Lufthansa-Flugkapitän wird nach Erreichen der Altersgrenze nicht weiterbeschäftigt
Der Kläger des Ausgangsverfahrens war bei der Lufthansa als Flugkapitän und Ausbilder beschäftigt. Nachdem er die Altersgrenze von 65 Jahren, die das EU-Recht für Piloten im gewerblichen Luftverkehr zwingend vorschreibt, im Oktober 2013 erreicht hatte, beschäftigte ihn die Lufthansa ab November 2013 nicht mehr. Ende Dezember 2013 endete sein Arbeitsvertrag. Im November und Dezember 2013 verfügte er weiterhin über seine Lizenz zum Führen von Verkehrsflugzeugen sowie seine Berechtigungen als Ausbilder und Prüfer.
BAG: Altersgrenze mit Diskriminierungsverbot wegen des Alters vereinbar?
Der Ausgangskläger fordert von der Lufthansa die Zahlung seiner Vergütung für die Monate November und Dezember 2013. Nach seiner Ansicht verstößt die fragliche Altersgrenze gegen das Verbot der Diskriminierung wegen des Alters (Art. 21 Abs. 1 der EU-Grundrechtecharta) und gegen seine Berufsfreiheit (Art. 15 der EU-Grundrechtecharta). Das Bundesarbeitsgericht (BeckRS 2016, 68730) rief den EuGH im Vorabentscheidungsverfahren an und befragte ihn zur Gültigkeit und Tragweite der streitigen Altersgrenze.
EuGH: Altersgrenze von 65 Jahren ist gültig
Der EuGH hat die Gültigkeit der Altersgrenze bestätigt. Zwar begründe die streitige Altersgrenze eine Ungleichbehandlung wegen des Alters. Diese Ungleichbehandlung sei jedoch gerechtfertigt, um die Sicherheit der Zivilluftfahrt in Europa zu gewährleisten. Denn es sei nicht zu bestreiten, dass die für den Beruf des Verkehrspiloten erforderlichen körperlichen Fähigkeiten mit zunehmendem Alter abnehmen.

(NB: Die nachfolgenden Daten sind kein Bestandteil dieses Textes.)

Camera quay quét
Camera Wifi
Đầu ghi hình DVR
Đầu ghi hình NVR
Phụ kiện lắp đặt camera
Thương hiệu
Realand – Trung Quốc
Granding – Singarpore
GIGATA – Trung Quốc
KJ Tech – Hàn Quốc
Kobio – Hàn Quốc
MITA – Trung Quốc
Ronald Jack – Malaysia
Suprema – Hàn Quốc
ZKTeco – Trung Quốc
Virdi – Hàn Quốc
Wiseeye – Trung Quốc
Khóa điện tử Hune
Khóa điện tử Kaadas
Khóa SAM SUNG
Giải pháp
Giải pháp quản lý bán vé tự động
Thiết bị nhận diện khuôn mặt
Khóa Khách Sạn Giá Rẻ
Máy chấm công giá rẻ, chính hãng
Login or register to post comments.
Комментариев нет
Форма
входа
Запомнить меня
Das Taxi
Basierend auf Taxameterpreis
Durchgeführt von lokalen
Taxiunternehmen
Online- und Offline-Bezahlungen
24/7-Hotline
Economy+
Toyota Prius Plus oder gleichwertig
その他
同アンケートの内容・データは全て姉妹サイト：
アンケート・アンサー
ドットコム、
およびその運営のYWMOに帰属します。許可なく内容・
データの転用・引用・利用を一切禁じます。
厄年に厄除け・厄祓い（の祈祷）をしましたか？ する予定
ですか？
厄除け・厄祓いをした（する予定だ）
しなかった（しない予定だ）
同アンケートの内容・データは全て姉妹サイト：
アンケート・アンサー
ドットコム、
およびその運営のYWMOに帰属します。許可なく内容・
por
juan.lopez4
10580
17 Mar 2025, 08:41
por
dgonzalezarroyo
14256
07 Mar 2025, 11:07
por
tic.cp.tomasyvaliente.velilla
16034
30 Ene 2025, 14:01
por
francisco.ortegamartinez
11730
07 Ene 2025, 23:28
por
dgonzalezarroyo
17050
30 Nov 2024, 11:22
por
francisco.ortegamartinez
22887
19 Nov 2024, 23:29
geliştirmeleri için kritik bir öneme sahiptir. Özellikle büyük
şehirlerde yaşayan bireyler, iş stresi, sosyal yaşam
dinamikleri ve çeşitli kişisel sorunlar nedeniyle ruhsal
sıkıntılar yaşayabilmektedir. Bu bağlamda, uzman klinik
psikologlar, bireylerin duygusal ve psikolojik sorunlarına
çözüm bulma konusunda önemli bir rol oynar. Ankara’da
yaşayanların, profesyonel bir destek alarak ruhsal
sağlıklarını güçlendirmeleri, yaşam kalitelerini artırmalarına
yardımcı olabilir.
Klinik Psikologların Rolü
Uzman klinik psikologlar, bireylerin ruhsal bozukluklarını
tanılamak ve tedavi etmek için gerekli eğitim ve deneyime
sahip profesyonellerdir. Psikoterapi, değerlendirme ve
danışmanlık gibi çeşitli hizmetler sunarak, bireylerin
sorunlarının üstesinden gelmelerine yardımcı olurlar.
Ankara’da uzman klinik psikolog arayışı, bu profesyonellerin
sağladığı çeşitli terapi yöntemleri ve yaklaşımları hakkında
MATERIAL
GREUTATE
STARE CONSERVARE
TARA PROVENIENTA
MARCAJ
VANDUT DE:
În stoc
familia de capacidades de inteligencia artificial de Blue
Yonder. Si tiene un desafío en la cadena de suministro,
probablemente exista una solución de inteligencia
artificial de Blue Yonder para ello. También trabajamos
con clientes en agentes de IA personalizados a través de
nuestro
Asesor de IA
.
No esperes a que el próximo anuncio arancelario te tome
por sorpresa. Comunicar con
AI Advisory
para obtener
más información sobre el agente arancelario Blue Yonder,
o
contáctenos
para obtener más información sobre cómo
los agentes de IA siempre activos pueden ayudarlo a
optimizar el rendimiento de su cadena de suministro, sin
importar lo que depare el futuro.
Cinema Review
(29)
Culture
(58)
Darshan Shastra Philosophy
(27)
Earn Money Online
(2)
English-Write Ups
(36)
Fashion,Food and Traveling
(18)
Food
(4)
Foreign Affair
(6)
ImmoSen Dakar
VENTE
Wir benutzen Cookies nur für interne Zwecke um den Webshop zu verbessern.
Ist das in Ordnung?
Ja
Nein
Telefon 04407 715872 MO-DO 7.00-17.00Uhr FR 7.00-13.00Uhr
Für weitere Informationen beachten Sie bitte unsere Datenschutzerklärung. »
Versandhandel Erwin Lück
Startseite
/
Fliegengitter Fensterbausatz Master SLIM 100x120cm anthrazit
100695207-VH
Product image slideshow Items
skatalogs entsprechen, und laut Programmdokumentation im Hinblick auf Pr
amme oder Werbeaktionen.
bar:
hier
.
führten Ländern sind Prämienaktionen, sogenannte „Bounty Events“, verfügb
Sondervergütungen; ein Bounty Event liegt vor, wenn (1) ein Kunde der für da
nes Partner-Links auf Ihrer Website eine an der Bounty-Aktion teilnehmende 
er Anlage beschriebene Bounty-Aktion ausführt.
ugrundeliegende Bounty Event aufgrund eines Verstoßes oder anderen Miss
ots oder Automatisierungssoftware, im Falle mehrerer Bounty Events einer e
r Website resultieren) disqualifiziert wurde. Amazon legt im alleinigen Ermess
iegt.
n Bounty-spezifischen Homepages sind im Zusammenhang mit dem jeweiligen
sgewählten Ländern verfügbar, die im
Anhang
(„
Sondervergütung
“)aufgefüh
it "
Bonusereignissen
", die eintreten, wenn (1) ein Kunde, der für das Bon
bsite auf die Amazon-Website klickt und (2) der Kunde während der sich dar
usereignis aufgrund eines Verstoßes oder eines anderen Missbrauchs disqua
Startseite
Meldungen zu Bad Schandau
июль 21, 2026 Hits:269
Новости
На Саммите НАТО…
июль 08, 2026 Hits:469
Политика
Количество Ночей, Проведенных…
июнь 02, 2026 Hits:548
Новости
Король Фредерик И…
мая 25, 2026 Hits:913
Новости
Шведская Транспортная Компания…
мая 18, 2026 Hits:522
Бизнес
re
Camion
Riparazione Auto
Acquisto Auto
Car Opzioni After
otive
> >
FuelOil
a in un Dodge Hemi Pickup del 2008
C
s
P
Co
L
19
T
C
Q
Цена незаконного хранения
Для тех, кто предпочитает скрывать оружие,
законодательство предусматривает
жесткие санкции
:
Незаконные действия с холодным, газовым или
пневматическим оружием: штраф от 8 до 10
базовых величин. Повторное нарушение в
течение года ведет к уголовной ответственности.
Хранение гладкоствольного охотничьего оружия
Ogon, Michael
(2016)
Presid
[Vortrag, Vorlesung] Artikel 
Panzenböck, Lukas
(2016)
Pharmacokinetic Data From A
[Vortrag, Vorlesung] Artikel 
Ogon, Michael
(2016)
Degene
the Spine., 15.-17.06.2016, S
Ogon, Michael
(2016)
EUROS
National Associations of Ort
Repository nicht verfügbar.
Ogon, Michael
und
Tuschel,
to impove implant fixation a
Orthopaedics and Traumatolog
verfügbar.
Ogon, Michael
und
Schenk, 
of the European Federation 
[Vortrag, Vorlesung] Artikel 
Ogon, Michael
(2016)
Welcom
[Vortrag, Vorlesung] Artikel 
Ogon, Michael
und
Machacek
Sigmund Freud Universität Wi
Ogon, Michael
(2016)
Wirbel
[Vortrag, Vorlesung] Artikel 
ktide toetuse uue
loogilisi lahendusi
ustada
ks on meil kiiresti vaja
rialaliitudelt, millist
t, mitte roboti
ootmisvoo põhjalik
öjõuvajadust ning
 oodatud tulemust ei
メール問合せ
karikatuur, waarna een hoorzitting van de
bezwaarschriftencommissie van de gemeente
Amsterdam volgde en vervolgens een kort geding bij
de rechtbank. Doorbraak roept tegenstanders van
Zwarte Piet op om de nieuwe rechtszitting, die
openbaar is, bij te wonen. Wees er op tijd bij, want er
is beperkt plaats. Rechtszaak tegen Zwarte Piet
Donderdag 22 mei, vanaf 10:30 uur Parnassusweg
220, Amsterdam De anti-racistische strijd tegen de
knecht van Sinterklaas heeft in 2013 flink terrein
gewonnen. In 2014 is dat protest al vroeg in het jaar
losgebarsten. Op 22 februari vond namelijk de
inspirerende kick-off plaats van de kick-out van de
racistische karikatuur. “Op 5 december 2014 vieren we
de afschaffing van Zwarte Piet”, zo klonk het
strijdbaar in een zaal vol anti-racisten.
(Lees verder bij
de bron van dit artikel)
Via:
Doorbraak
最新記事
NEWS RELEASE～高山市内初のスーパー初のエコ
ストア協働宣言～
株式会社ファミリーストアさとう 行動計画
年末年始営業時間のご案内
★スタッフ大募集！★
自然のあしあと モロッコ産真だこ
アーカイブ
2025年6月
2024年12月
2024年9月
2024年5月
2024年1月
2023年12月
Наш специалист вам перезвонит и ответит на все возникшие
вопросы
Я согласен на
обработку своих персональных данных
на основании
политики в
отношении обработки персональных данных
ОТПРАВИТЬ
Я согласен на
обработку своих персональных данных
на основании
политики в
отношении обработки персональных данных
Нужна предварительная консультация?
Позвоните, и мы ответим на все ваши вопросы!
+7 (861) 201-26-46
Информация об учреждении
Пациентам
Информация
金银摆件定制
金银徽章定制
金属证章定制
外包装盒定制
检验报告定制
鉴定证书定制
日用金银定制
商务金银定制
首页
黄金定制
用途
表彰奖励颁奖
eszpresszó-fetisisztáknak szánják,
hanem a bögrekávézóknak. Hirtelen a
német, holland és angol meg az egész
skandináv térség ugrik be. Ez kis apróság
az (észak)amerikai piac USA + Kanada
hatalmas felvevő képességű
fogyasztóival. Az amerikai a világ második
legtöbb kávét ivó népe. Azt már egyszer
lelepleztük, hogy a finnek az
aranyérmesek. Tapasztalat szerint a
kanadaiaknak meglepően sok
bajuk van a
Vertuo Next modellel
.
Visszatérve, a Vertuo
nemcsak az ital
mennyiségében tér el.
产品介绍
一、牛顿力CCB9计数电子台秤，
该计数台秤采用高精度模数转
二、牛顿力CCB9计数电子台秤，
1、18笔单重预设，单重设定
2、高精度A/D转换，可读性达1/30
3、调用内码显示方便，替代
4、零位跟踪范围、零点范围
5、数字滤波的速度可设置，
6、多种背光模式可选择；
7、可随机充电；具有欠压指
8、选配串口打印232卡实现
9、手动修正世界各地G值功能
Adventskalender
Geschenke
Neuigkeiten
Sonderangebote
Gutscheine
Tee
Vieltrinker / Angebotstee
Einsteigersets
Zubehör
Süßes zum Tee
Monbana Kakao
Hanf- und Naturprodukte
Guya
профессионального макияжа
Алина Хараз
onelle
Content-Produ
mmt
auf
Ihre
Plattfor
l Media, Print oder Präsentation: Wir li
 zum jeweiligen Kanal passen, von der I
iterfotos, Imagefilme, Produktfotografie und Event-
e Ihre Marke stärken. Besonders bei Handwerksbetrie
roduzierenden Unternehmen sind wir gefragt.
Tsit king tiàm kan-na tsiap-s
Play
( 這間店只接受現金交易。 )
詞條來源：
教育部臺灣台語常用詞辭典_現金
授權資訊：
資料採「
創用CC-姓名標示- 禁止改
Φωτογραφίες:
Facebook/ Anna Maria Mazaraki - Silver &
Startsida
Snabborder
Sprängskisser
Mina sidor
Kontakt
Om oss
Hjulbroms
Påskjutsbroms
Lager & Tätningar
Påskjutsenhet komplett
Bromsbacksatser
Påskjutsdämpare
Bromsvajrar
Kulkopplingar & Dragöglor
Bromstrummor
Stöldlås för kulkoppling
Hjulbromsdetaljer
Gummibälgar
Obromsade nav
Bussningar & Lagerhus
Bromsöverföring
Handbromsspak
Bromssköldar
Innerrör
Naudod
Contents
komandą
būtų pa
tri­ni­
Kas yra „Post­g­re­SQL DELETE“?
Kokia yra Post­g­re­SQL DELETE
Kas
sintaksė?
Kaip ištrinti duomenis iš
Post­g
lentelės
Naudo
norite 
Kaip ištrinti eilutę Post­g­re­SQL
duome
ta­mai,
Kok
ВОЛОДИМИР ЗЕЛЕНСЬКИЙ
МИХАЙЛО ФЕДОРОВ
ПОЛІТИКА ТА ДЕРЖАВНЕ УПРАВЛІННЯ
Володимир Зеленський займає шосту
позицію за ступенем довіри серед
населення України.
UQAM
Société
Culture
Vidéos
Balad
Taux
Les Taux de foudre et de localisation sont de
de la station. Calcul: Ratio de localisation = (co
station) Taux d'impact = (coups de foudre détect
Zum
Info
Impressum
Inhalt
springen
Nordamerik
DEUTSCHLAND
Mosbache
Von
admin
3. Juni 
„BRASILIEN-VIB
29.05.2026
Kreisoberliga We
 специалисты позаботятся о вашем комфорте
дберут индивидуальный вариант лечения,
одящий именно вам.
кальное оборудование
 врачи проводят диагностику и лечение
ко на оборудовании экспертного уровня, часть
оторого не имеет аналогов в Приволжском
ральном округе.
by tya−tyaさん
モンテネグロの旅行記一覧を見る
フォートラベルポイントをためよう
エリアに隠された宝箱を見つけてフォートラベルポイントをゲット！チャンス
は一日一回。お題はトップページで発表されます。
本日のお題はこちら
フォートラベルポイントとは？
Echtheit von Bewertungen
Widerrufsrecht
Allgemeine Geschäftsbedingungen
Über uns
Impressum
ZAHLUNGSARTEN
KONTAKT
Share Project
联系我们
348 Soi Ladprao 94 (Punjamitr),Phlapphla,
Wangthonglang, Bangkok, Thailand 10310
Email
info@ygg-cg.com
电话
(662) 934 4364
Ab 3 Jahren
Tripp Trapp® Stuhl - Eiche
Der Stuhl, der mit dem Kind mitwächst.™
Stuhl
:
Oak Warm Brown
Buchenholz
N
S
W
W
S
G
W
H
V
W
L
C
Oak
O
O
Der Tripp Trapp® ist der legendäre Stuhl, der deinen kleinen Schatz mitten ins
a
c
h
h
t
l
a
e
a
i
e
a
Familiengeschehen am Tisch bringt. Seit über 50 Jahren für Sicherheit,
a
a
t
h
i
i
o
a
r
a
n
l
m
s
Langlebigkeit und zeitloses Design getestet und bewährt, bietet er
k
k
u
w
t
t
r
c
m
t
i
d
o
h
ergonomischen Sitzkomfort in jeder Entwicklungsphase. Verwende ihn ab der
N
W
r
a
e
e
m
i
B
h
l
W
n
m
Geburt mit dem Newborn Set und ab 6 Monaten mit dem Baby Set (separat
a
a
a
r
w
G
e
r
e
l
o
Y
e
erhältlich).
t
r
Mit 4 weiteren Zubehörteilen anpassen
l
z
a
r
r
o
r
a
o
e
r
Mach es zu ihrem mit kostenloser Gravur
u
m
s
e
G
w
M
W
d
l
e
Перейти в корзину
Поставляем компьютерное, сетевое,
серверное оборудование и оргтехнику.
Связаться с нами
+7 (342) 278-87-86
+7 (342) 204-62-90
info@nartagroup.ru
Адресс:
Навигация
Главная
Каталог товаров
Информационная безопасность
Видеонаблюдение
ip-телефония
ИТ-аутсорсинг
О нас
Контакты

Mit der fraglichen Altersgrenze könne ausgeschlossen werden, dass ein Abnehmen dieser körperlichen Fähigkeiten nach dem 65. Lebensjahr zur Unfallursache wird, ohne dass jedoch gegen den Grundsatz der Verhältnismäßigkeit verstoßen würde.
Altersgrenze auf gewerblichen Luftverkehr beschränkt
Laut EuGH spricht für die Verhältnismäßigkeit, dass die Altersgrenze nur auf den gewerblichen Luftverkehr Anwendung finde, der durch eine größere technische Komplexität der Luftfahrzeuge und eine höhere Anzahl betroffener Personen als im nichtgewerblichen Luftverkehr gekennzeichnet sei. Zudem könne die Altersgrenze von 65 Jahren als hinreichend weit fortgeschritten betrachtet werden, um als Endpunkt der Zulassung als Pilot in der gewerblichen Luftfahrt zu dienen. Sie spiegle im Übrigen völkerrechtliche Vorschriften wider, die auf einer intensiven Fachdiskussion und auf Sachverstand gegründet seien und dieselbe Altersgrenze festlegten.
EU-Gesetzgeber muss keine individuelle Prüfung körperlicher und psychischer Fähigkeiten vorsehen
Weiter weist der EuGH darauf hin, dass der EU-Gesetzgeber aufgrund des ihm zur Verfügung stehenden Wertungsspielraums nicht dazu verpflichtet sei, statt einer Altersgrenze eine individuelle Prüfung der körperlichen und psychischen Fähigkeiten jedes Inhabers einer Pilotenlizenz vorzusehen, der älter als 65 Jahre sei. Schließlich sei die Altersgrenze auch mit der Berufsfreiheit vereinbar.
Leer- oder Überführungsflüge auch nach Erreichen der Altersgrenze erlaubt
Der EuGH streicht zudem heraus, dass der Inhaber einer Pilotenlizenz, der die Altersgrenze erreicht habe, weiterhin als Pilot Leer- oder Überführungsflüge im Gewerbebetrieb eines Luftverkehrsunternehmens durchführen dürfe, bei denen weder Fluggäste, noch Fracht oder Post befördert würden. Außerdem dürfe er weiterhin als Ausbilder und/oder Prüfer an Bord eines Flugzeugs tätig sein, sofern er kein Mitglied der Flugbesatzung sei.